As far as the canned food goes, mixing both together in the same bowl is a good idea if you have the patience for that. Either that or you can just start with a smaller amount of the new canned food to get their system acclimated to it. Do you feed the cans as a meal by itself or with dry?


----------



## ChattyCathy (Nov 22, 2008)

rannmiller said:


> As far as the canned food goes, mixing both together in the same bowl is a good idea if you have the patience for that. Either that or you can just start with a smaller amount of the new canned food to get their system acclimated to it. Do you feed the cans as a meal by itself or with dry?


I give them wet food every so often not everyday or anything like that. And, not with their dry food. I just wasn't sure how to do it.

Thanks so much for the info. I always wondered how to transition dog foods. I will do this as well w/the kibble.


----------



## ILuvLabs (Oct 27, 2008)

I switch dry food every time I buy another bag or maybe every other time. I only buy the small bags because I home cook but I do use 1/4-1/2 c of dry in each meal, mixed with the home cooked.

Some people keep their dogs on the same dry food for life......I imagine the dog must be pretty bored but whatever. If it works, I say go for it.:smile:

Sadly, it took the pet food recall of '07 for me to do tons of research & learn more than I ever wanted to know about commercial pet food. This is what prompted me to start home cooking. However, I do like her to have a little crunch in with each meal, not all soft stuff.

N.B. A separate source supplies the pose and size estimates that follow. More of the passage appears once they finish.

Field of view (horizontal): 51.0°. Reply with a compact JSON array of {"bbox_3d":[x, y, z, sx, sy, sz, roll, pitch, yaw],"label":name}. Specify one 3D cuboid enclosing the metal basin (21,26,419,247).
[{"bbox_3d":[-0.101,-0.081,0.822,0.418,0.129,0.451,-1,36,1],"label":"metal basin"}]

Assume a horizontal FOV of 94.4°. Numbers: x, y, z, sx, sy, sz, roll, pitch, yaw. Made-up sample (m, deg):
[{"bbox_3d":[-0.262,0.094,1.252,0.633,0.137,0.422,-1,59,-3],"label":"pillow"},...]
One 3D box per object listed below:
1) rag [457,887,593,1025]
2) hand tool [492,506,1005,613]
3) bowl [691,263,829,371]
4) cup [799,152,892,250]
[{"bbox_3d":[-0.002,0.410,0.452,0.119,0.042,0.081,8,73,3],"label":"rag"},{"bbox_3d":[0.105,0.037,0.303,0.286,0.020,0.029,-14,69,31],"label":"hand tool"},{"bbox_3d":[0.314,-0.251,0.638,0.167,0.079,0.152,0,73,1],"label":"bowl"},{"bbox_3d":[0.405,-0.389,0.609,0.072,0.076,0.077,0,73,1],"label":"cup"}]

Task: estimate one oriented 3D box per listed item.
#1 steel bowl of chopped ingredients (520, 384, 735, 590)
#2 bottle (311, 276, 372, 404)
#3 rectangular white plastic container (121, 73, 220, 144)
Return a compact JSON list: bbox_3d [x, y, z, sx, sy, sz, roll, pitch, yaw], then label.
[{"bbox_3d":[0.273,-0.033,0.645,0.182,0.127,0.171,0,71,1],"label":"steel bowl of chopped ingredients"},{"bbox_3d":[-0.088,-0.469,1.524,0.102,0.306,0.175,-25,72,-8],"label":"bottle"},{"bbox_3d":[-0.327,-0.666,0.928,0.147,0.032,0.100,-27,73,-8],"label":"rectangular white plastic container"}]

It's getting harder & harder to find a good, safe dry food these days!


----------



## ChattyCathy (Nov 22, 2008)

I'm going to have to do a whole lot more research on raw now that I'm learning so much about nutrition for dogs.


----------



## rannmiller (Jun 27, 2008)

Haha yeah that's how I got into it.


----------



## STPFAN (Feb 5, 2009)

I feed both bags of Orijen Reg. Adult & Orijen 6 Fresh Fish and alternate them daily....no diarhea ever!


----------



## lorih1770 (Jun 17, 2008)

I think it depends on the dog too. Switching foods doesn't seem to bother mine. I usually mix the two foods for just a few days while switching and they don't have any problems.


----------



## Doc (Jan 17, 2009)

I home cook for one my dogs. She has had a rough start with her digestive system but she loves my cooking! And it doesn't upset her either. OK ran, plug your ears! I also mix 1/2 cup of Abady with her home cooked and she loves it and is growing and looking good!


----------



## rannmiller (Jun 27, 2008)

Good for you, I'm glad your dog is getting some real food as the main part of her diet. More dogs could benefit from owners like you.


----------



## ChattyCathy (Nov 22, 2008)

Thank you for your responses. I have been able to switch w/out too much of a problem. No diarrhea just a little soft stool for a couple of days and then it's ok.


----------